Patch sat down for an interview with Rabner on Tuesday morning. He said as of Friday, Jan. 11, AvalonBay had told him they were going to address the planning board's denial through the courts. He later sent an email clarification to explain that no final appeal decision has been made.
The hospital and AvalonBay’ contract specified a closing date of Dec. 31, 2012 for the sale, but AvalonBay has exercised its option to extend the contract, Rabner said.
In December, the planning board rejected AvalonBay’s development proposal by a vote of 7-3, following a slew of meetings in which residents came out in full force to express their concerns.
When Ladell first appeared before Princeton Borough Council in late 2011 and presented plans to raze the multi-story hospital building and build rental apartments on the site, the idea was met with interest and praise.
Today, the relationship between Princeton and AvalonBay is less cordial.
Residents and officials alike balked at the developers plan to build fewer than the zoning’s required 20 percent affordable units on the property, although AvalonBay later agreed to meet those requirements.
Princeton Citizens for Sustainable Neighborhoods, a grassroots organization, formed in opposition to AvalonBay’s proposal. The group objected to the project’s size and design and believes it too massive to fit into the existing neighborhood. They also believe AvalonBay’s commitment to sustainability should extend to LEED building standards and dislike the appearance of what they consider a “gated community.”
Asked if he has any regrets about the hospital’s choice of AvalonBay for the buyer of the Princeton property, Rabner paused for several moments.
“The reason I’m pausing to answer is for me it all comes down to whatever the constraints are based on the contract so I’m trying to think through whether I’d be violating that contract,” he said. “It’s important to me that I don’t do or say anything that would hinder AvalonBay’s ability to secure the approvals they need to go forward with the project.”
For every month that the property remains undeveloped, the hospital incurs costs including taxes, property maintenance, utilities and around the clock, Rabner said.
“And we don’t have the money,” he said. “Had we sold the property, we would have the money and the interest on the money. So that is an expense.”
He declined to specify the exact carrying costs, but said, “it's significant by anyone’s measure.”
Meanwhile, Princeton Council on Monday named several officials and members of the public to a new task force that will be charged with discussing possible changes to the hospital site zoning. No representatives of the hospital were appointed.
Rabner said as long as hospital representatives have an opportunity to contribute to the discussion during the task force’s public meetings, they plan to be part of the process. His believes the task force will refine the zone’s design standards and add specifics not in the current zoning.
“The sale of the hospital site is critically important to us, so we want to make sure that we’re able to sell it,” Rabner said. “If the (zoning) were to change substantially, that would be problematic because that was a key component of funding of the new hospital. It would be harmful to us if they meaningfully diminished the value of the site to a buyer.”
Rabner said he hopes that anyone who disagrees with the developer’s proposal can keep their concerns focused on the issues and refrain from personal attacks.

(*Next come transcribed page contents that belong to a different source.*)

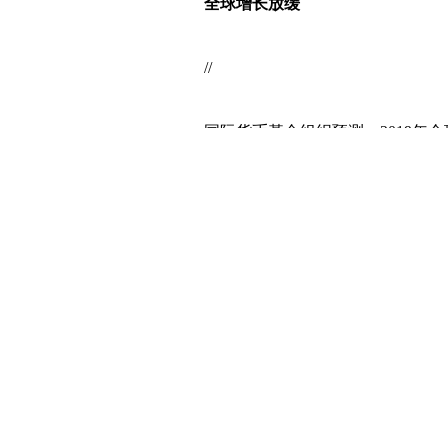
全球增长放缓
//
国际货币基金组织预测，2019年全球
水平，较4月份的世界经济展望下调0.
兴国家的货币政策几乎同时大幅放松的
年全球经济增长率只有2.5%，这对欧
消息，对
黄金
来说是好消息！
美国
方面，预计该国2019年经济增长
是，预计到2020年，这一增长将放缓至
中采取的财政刺激措施的效果减弱造成的
年非常疲弱的1.2%（2018年为1.9%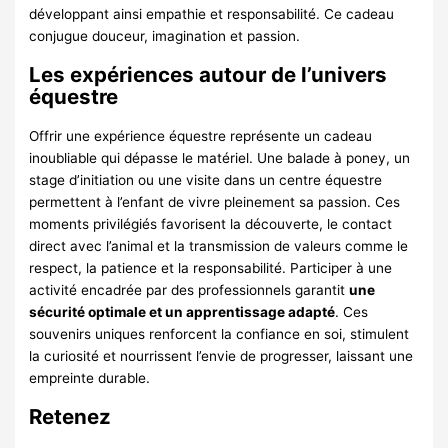
développant ainsi empathie et responsabilité. Ce cadeau
conjugue douceur, imagination et passion.
Les expériences autour de l’univers
équestre
Offrir une expérience équestre représente un cadeau
inoubliable qui dépasse le matériel. Une balade à poney, un
stage d’initiation ou une visite dans un centre équestre
permettent à l’enfant de vivre pleinement sa passion. Ces
moments privilégiés favorisent la découverte, le contact
direct avec l’animal et la transmission de valeurs comme le
respect, la patience et la responsabilité. Participer à une
activité encadrée par des professionnels garantit
une
sécurité optimale et un apprentissage adapté
. Ces
souvenirs uniques renforcent la confiance en soi, stimulent
la curiosité et nourrissent l’envie de progresser, laissant une
empreinte durable.
Retenez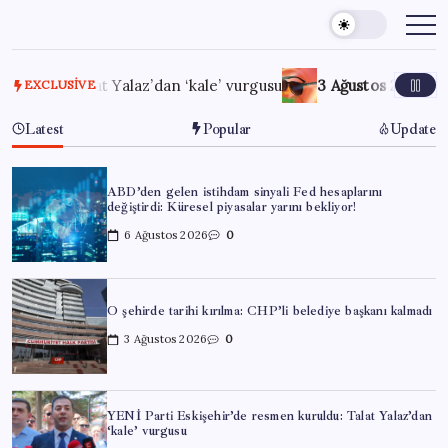
Skip
to
content
Talat Yalaz’dan ‘kale’ vurgusu
3 Ağustos 2026
DuckDuckGo 
EXCLUSIVE
Latest
Popular
Update
ABD’den gelen istihdam sinyali Fed hesaplarını
değiştirdi: Küresel piyasalar yarını bekliyor!
6 Ağustos 2026
0
O şehirde tarihi kırılma: CHP’li belediye başkanı kalmadı
3 Ağustos 2026
0
YENİ Parti Eskişehir’de resmen kuruldu: Talat Yalaz’dan
‘kale’ vurgusu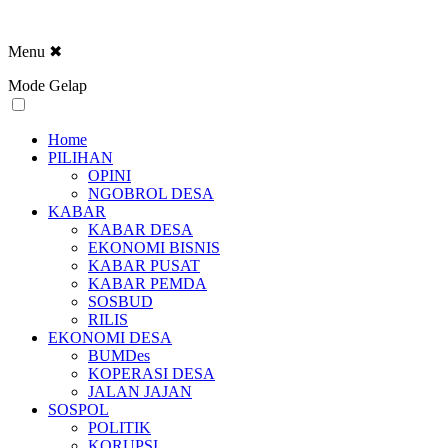
Menu
✖
Mode Gelap
Home
PILIHAN
OPINI
NGOBROL DESA
KABAR
KABAR DESA
EKONOMI BISNIS
KABAR PUSAT
KABAR PEMDA
SOSBUD
RILIS
EKONOMI DESA
BUMDes
KOPERASI DESA
JALAN JAJAN
SOSPOL
POLITIK
KORUPSI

“I’m disappointed when I read that some people think that we’re not a good neighbor, that we’ve done something to hurt the town and I’m certain disappointed when our motives are called into question,” he said. “We are a very ethical, principled organization and it means a lot to us so even if it’s only one person who says these unkind things, it’s disappointing and it hurts. We want to be able to disagree about things that matter in a civilized matter.”